Saved data entries
++++++++++++++++++++

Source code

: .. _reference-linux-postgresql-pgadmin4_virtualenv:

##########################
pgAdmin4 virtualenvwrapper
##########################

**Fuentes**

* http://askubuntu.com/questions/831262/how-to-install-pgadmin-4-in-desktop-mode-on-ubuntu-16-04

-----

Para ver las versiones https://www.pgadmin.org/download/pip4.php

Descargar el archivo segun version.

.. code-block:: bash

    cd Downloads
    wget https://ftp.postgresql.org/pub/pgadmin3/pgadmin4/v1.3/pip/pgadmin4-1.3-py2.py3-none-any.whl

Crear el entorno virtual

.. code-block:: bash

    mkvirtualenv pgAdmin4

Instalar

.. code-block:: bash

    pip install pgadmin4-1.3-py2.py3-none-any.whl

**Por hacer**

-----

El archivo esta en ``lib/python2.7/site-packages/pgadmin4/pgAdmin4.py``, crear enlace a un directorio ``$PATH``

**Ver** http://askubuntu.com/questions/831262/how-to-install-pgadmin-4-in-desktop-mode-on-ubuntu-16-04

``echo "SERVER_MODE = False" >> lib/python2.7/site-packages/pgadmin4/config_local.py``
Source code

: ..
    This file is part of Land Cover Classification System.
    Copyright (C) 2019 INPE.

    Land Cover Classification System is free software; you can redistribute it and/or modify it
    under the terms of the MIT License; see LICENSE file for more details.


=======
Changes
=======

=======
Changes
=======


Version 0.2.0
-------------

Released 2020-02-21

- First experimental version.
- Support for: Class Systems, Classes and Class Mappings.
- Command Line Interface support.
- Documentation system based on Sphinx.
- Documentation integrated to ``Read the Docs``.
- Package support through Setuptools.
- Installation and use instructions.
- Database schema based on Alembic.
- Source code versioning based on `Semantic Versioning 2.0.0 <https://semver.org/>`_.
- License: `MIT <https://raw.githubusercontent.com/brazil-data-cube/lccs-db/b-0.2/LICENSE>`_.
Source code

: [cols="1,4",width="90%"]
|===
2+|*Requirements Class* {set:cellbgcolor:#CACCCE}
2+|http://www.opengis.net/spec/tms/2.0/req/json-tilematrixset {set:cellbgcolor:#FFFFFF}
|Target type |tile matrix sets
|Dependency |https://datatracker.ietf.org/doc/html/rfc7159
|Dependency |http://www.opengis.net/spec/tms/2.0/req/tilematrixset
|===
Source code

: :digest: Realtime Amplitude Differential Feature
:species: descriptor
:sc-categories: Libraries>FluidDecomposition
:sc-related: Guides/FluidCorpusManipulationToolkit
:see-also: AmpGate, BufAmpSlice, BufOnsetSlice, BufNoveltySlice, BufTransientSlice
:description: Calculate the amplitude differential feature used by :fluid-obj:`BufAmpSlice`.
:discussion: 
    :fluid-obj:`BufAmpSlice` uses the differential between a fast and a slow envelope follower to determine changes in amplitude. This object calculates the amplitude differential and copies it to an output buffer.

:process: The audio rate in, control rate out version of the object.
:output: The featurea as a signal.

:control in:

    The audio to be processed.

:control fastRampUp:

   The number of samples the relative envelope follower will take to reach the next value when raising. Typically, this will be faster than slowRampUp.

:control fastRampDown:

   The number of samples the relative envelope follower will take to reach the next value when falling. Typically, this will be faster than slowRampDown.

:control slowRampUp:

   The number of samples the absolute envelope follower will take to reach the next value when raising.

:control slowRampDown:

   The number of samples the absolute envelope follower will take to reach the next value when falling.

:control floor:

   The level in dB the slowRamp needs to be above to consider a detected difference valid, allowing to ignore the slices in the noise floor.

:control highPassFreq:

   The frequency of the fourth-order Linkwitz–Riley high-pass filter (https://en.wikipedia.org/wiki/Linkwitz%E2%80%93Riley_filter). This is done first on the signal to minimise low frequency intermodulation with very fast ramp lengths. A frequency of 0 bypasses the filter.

++++++++++++++++++++

Word for word, retype all of the entries above.

:: RESULT BELOW ::
Source code

: .. _reference-linux-postgresql-pgadmin4_virtualenv:

##########################
pgAdmin4 virtualenvwrapper
##########################

**Fuentes**

* http://askubuntu.com/questions/831262/how-to-install-pgadmin-4-in-desktop-mode-on-ubuntu-16-04

-----

Para ver las versiones https://www.pgadmin.org/download/pip4.php

Descargar el archivo segun version.

.. code-block:: bash

    cd Downloads
    wget https://ftp.postgresql.org/pub/pgadmin3/pgadmin4/v1.3/pip/pgadmin4-1.3-py2.py3-none-any.whl

Crear el entorno virtual

.. code-block:: bash

    mkvirtualenv pgAdmin4

Instalar

.. code-block:: bash

    pip install pgadmin4-1.3-py2.py3-none-any.whl

**Por hacer**

-----

El archivo esta en ``lib/python2.7/site-packages/pgadmin4/pgAdmin4.py``, crear enlace a un directorio ``$PATH``

**Ver** http://askubuntu.com/questions/831262/how-to-install-pgadmin-4-in-desktop-mode-on-ubuntu-16-04

``echo "SERVER_MODE = False" >> lib/python2.7/site-packages/pgadmin4/config_local.py``
Source code

: ..
    This file is part of Land Cover Classification System.
    Copyright (C) 2019 INPE.

    Land Cover Classification System is free software; you can redistribute it and/or modify it
    under the terms of the MIT License; see LICENSE file for more details.


=======
Changes
=======

=======
Changes
=======


Version 0.2.0
-------------

Released 2020-02-21

- First experimental version.
- Support for: Class Systems, Classes and Class Mappings.
- Command Line Interface support.
- Documentation system based on Sphinx.
- Documentation integrated to ``Read the Docs``.
- Package support through Setuptools.
- Installation and use instructions.
- Database schema based on Alembic.
- Source code versioning based on `Semantic Versioning 2.0.0 <https://semver.org/>`_.
- License: `MIT <https://raw.githubusercontent.com/brazil-data-cube/lccs-db/b-0.2/LICENSE>`_.
Source code

: [cols="1,4",width="90%"]
|===
2+|*Requirements Class* {set:cellbgcolor:#CACCCE}
2+|http://www.opengis.net/spec/tms/2.0/req/json-tilematrixset {set:cellbgcolor:#FFFFFF}
|Target type |tile matrix sets
|Dependency |https://datatracker.ietf.org/doc/html/rfc7159
|Dependency |http://www.opengis.net/spec/tms/2.0/req/tilematrixset
|===
Source code

: :digest: Realtime Amplitude Differential Feature
:species: descriptor
:sc-categories: Libraries>FluidDecomposition
:sc-related: Guides/FluidCorpusManipulationToolkit
:see-also: AmpGate, BufAmpSlice, BufOnsetSlice, BufNoveltySlice, BufTransientSlice
:description: Calculate the amplitude differential feature used by :fluid-obj:`BufAmpSlice`.
:discussion: 
    :fluid-obj:`BufAmpSlice` uses the differential between a fast and a slow envelope follower to determine changes in amplitude. This object calculates the amplitude differential and copies it to an output buffer.

:process: The audio rate in, control rate out version of the object.
:output: The featurea as a signal.

:control in:

    The audio to be processed.

:control fastRampUp:

   The number of samples the relative envelope follower will take to reach the next value when raising. Typically, this will be faster than slowRampUp.

:control fastRampDown:

   The number of samples the relative envelope follower will take to reach the next value when falling. Typically, this will be faster than slowRampDown.

:control slowRampUp:

   The number of samples the absolute envelope follower will take to reach the next value when raising.

:control slowRampDown:

   The number of samples the absolute envelope follower will take to reach the next value when falling.

:control floor:

   The level in dB the slowRamp needs to be above to consider a detected difference valid, allowing to ignore the slices in the noise floor.

:control highPassFreq:

   The frequency of the fourth-order Linkwitz–Riley high-pass filter (https://en.wikipedia.org/wiki/Linkwitz%E2%80%93Riley_filter). This is done first on the signal to minimise low frequency intermodulation with very fast ramp lengths. A frequency of 0 bypasses the filter.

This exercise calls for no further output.